### Data excerpts

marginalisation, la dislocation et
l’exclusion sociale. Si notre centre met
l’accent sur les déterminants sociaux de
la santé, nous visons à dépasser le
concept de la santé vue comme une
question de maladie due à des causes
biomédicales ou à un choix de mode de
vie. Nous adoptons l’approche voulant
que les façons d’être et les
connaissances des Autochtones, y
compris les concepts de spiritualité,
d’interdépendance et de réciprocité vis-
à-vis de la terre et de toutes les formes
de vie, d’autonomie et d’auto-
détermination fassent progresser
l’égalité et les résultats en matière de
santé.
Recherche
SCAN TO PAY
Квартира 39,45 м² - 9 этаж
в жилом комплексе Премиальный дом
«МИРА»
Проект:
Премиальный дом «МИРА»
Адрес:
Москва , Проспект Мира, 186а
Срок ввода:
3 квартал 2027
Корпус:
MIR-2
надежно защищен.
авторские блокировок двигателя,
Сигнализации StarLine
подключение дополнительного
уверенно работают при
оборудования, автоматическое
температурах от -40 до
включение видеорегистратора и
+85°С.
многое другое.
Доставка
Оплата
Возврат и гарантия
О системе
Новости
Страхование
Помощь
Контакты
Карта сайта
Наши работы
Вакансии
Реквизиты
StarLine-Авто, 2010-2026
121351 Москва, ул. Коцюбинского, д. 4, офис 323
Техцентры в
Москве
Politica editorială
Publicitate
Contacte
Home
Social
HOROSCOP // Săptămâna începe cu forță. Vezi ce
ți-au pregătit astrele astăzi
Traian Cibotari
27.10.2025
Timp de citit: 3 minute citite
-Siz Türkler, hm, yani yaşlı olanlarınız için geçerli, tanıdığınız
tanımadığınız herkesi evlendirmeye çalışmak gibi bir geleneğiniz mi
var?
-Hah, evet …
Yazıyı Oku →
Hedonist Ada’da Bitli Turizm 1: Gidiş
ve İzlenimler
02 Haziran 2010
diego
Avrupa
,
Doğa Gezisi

### The problem
The data is to be reproduced in full, every line intact.

### Answer section
marginalisation, la dislocation et
l’exclusion sociale. Si notre centre met
l’accent sur les déterminants sociaux de
la santé, nous visons à dépasser le
concept de la santé vue comme une
question de maladie due à des causes
biomédicales ou à un choix de mode de
vie. Nous adoptons l’approche voulant
que les façons d’être et les
connaissances des Autochtones, y
compris les concepts de spiritualité,
d’interdépendance et de réciprocité vis-
à-vis de la terre et de toutes les formes
de vie, d’autonomie et d’auto-
détermination fassent progresser
l’égalité et les résultats en matière de
santé.
Recherche
SCAN TO PAY
Квартира 39,45 м² - 9 этаж
в жилом комплексе Премиальный дом
«МИРА»
Проект:
Премиальный дом «МИРА»
Адрес:
Москва , Проспект Мира, 186а
Срок ввода:
3 квартал 2027
Корпус:
MIR-2
надежно защищен.
авторские блокировок двигателя,
Сигнализации StarLine
подключение дополнительного
уверенно работают при
оборудования, автоматическое
температурах от -40 до
включение видеорегистратора и
+85°С.
многое другое.
Доставка
Оплата
Возврат и гарантия
О системе
Новости
Страхование
Помощь
Контакты
Карта сайта
Наши работы
Вакансии
Реквизиты
StarLine-Авто, 2010-2026
121351 Москва, ул. Коцюбинского, д. 4, офис 323
Техцентры в
Москве
Politica editorială
Publicitate
Contacte
Home
Social
HOROSCOP // Săptămâna începe cu forță. Vezi ce
ți-au pregătit astrele astăzi
Traian Cibotari
27.10.2025
Timp de citit: 3 minute citite
-Siz Türkler, hm, yani yaşlı olanlarınız için geçerli, tanıdığınız
tanımadığınız herkesi evlendirmeye çalışmak gibi bir geleneğiniz mi
var?
-Hah, evet …
Yazıyı Oku →
Hedonist Ada’da Bitli Turizm 1: Gidiş
ve İzlenimler
02 Haziran 2010
diego
Avrupa
,
Doğa Gezisi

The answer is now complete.